Ohio’s controversial Senate Bill 5 may have died at the polls last November, but its spirit lives on in a new proposal to save the Cleveland Metropolitan School District.
Four months ago, Big Labor celebrated the demise of SB 5, a law that would have significantly curtailed the collective bargaining privileges of the state’s public employees.
Now, the Democratic mayor of Cleveland is asking state lawmakers to allow the Cleveland school district to impose school policies and work rules – such as implementing merit pay and longer school years – instead of bargaining over them with the school employee unions.
The SB 5-like freedoms are central to “Cleveland’s Plan for Transforming Schools,” which Mayor Frank Jackson unveiled in early February. (The school district has been controlled by a series of mayors – instead of a school board – for more than a decade.)
The Cleveland schools are nearing insolvency, and Jackson wants to enact wide-ranging reforms as a sign of good faith before asking taxpayers and the business community to support a new school tax levy in the fall.
Jackson’s reform plan hinges on exemptions from collective bargaining, which in turn hinges on convincing Ohio’s *General Assembly *to write and pass special legislation that only affects the Cleveland school district.
Fearing another SB 5-style showdown, supporters of Jackson’s plan are downplaying its similarities to the defunct legislation. Meanwhile, the president of the *Cleveland Teachers Union *has described the mayor’s school overhaul plan as “Senate Bill 5 on steroids for Cleveland teachers only.”
Gov. John Kasich has promised to “spend every breath I have to get (this plan) done,” but other Republican leaders want guarantees of Democratic air cover before engaging Big Labor in another legislative battle.
State Sen. Peggy Lehner, Republican chairwoman of the *Senate Education Committee*, tells EAG it’s crucial that any efforts be supported by Cleveland-area Democrats.
“Some Democrats do need to join hands with us to make this happen,” Lehner says.
Those prospects don’t look too promising.
One high-profile Cleveland Democrat, State *Sen. Nina Turner*, has called the mayor’s plan “Senate Bill 5 Lite,” but has promised to keep an open mind about it, according to Cleveland.com.
Any bipartisan consensus must come soon. According to Lehner, the special legislation would have to pass the General Assembly before its summer recess in June, in order to affect November’s tax levy.
‘We need to get something done’
The Cleveland school district is facing an existential crisis: declining enrollment (down 29,000 students since 2001), huge deficits (a $65 million shortfall for next year), low levels of student achievement, and one of the most restrictive and prohibitive teacher contracts in the nation.
“We need to get something done,” Mayor Jackson said according to the Cleveland Plain Dealer. “We’ve been in perpetual discussion about a lot of things. Our sense of urgency is such that something has to happen in a systemic way and it has to happen now.”

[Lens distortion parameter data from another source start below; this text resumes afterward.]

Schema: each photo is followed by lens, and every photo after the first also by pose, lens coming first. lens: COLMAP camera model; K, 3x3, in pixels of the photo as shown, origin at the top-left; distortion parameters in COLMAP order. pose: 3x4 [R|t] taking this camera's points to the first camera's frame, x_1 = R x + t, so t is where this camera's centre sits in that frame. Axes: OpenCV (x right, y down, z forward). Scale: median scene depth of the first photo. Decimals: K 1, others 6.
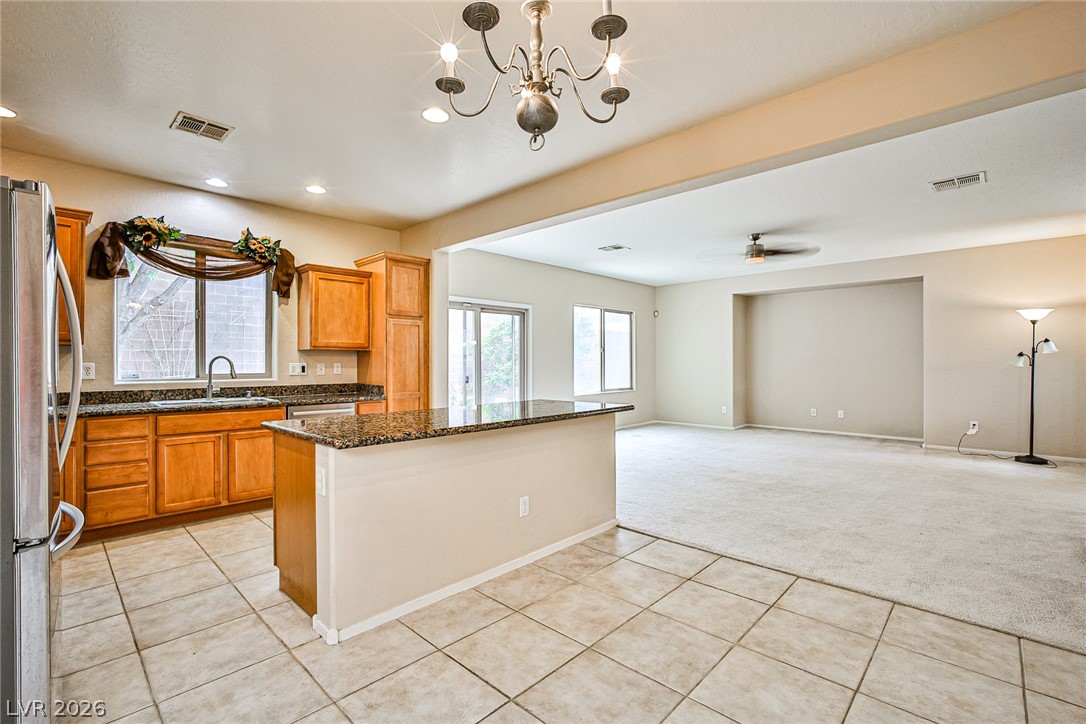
lens RADIAL K [[488.9, 0, 543.0], [0, 488.9, 362.0], [0, 0, 1]] dist [-0.038761, 0.014797]
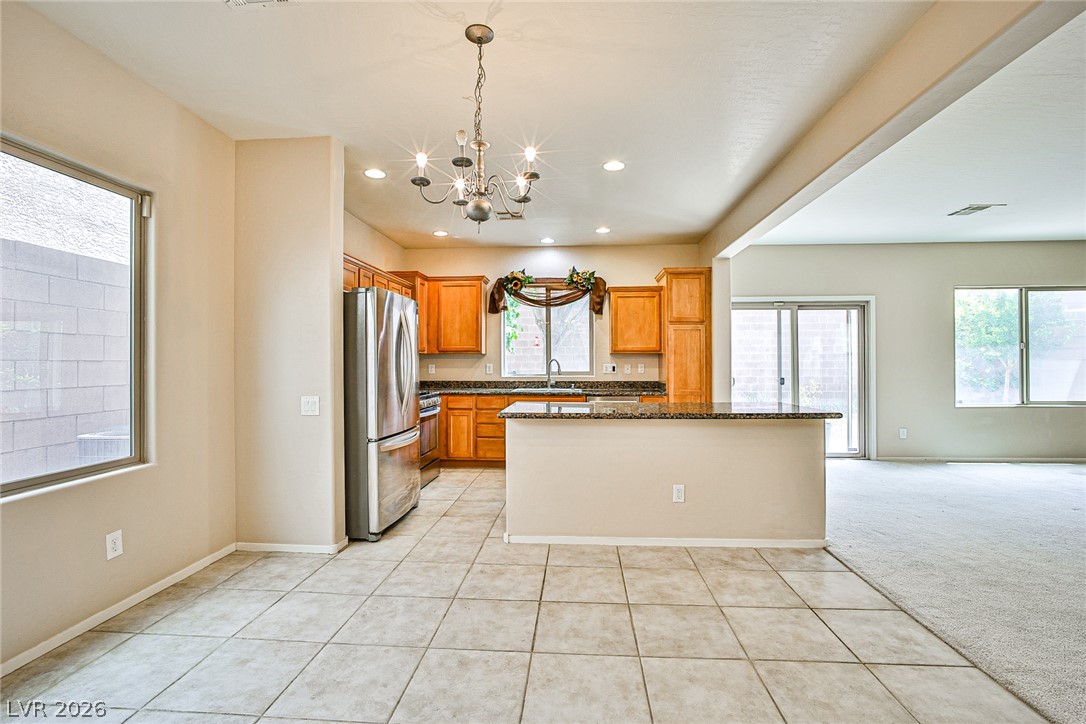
lens RADIAL K [[490.3, 0, 544.4], [0, 490.3, 362.9], [0, 0, 1]] dist [-0.037787, 0.015821]
pose [[0.636539, -0.000789, -0.771244, 0.400985], [0.001445, 0.999999, 0.000170, -0.001151], [0.771243, -0.001223, 0.636539, 0.036238]]
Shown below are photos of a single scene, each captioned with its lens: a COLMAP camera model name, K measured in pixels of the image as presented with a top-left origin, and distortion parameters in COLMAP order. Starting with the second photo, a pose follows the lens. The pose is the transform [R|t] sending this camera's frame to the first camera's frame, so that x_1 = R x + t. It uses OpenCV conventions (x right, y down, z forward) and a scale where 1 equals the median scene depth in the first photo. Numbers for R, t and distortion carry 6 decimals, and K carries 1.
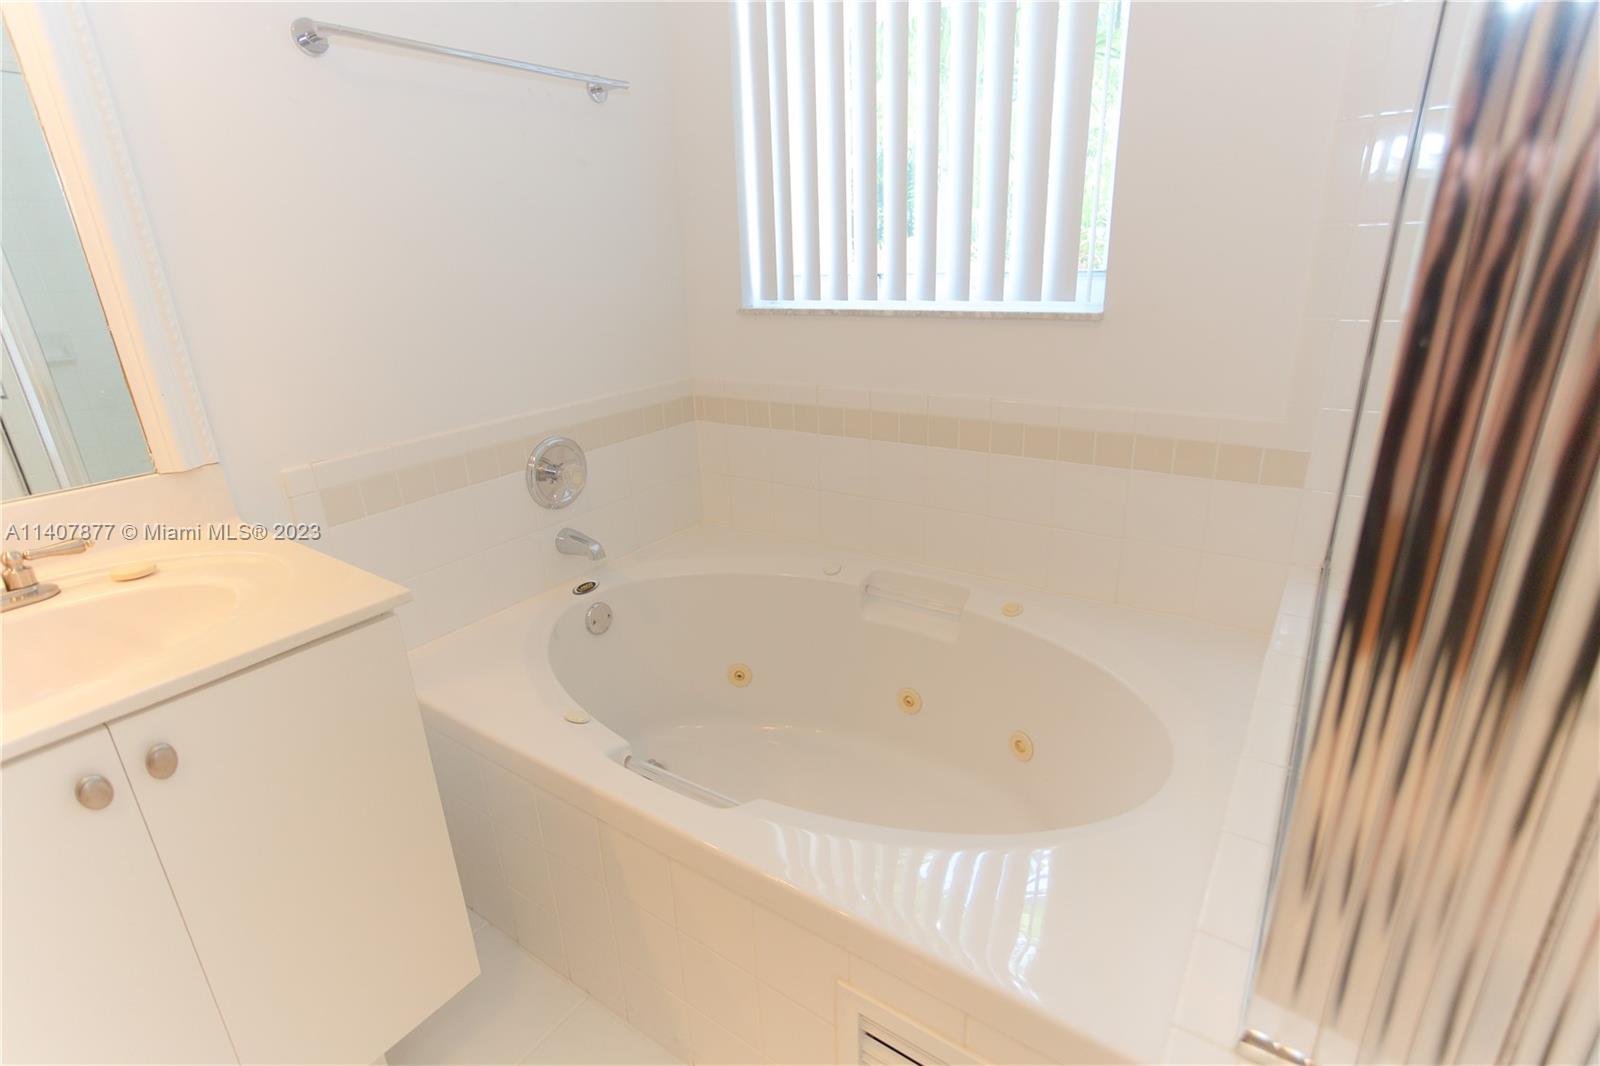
lens RADIAL K [[782.8, 0, 791.3], [0, 782.8, 535.2], [0, 0, 1]] dist [-0.024823, 0.011563]
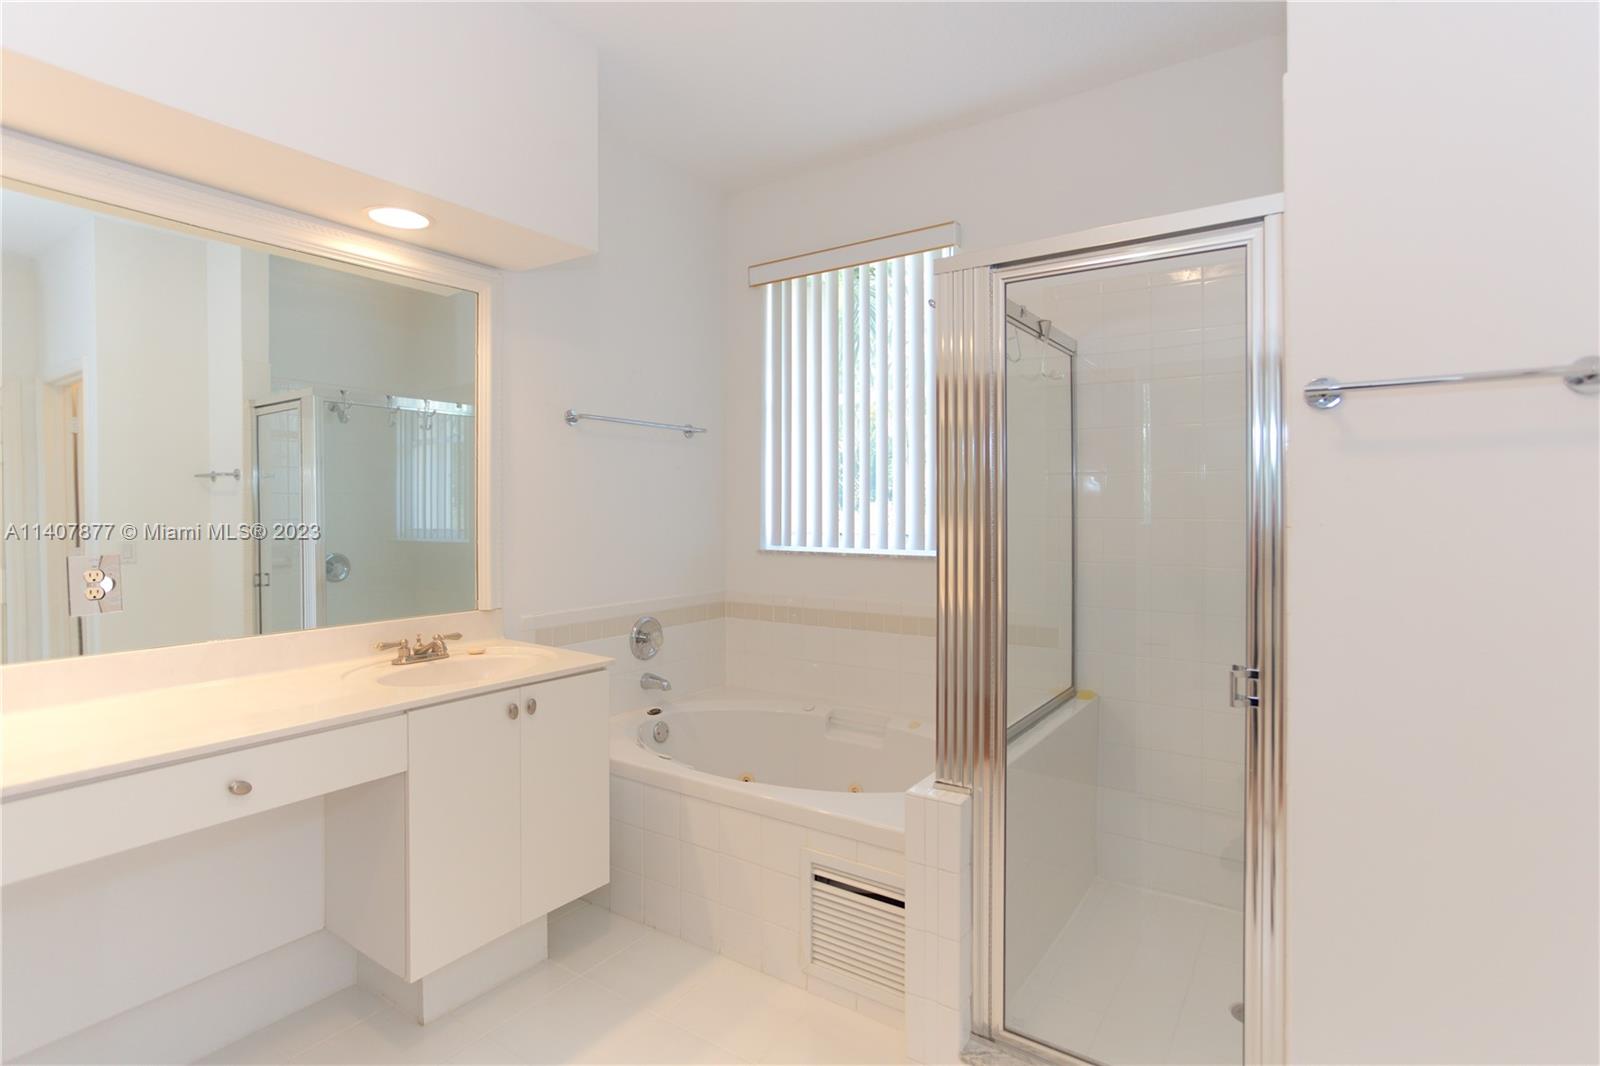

In his overhaul plan, Jackson says Cleveland schools are “mired in bureaucratic, outdated and cumbersome work rules” that are based in union contracts that dictate everything from “start/end times, the length and frequency of staff meetings, the school calendar, assignment of personnel, etc.”
Jackson says the school district must have more autonomy and flexibility in order to survive.
That means scrapping teacher seniority as the sole factor in determining layoffs or placements; instituting merit pay to attract highly skilled teachers and principals; requiring union contracts to be written from scratch during each negotiation process (which would end the practice of carrying items over from contract to contract); and empowering principals of highly effective schools to make spending, scheduling and curriculum decisions.
Jackson’s plan also treats charter schools as equal members of Cleveland’s learning community, and trumpets them as part of the district’s “portfolio” of schools. Charters “that partner with the district” would share the district’s tax revenue, as well as its food and curriculum services, reports The Cleveland Plain Dealer.
Most of the plan’s opposition rests with the teacher unions and their surrogates in the *Democratic Party*.
“This is not an education plan, but instead a plan to fire and sort teachers,” writes CTU President David Quolke.
Though Jackson’s plan would only affect Cleveland schools and the Cleveland Teachers Union, the Ohio Education Association opposes any efforts to resurrect portions of SB 5, reports the Dayton Daily News.
The unions fear the very thing many reformers hope for: If Cleveland schools flourish after being exempted from the shackles of collective bargaining, many other districts will be inspired to seek those same freedoms.
“I’m counting on Cleveland to deliver the goods,” Gov. Kasich said in his recent *State of the State* address.
“The mayor of Cleveland … and the business community … are really committed to very comprehensive and unbelievable reform, and we can evolve as Republicans and Democrats in this endeavor,” Kasich said. “We can change urban education in Ohio and change urban education in America. And that is worth fighting for and risking for.”
Senate Bill 5 may have gone down in flames, but its principles constitute the foundation for rebuilding Cleveland schools.
Like the old saying goes, “You can’t stop an idea whose time has come.”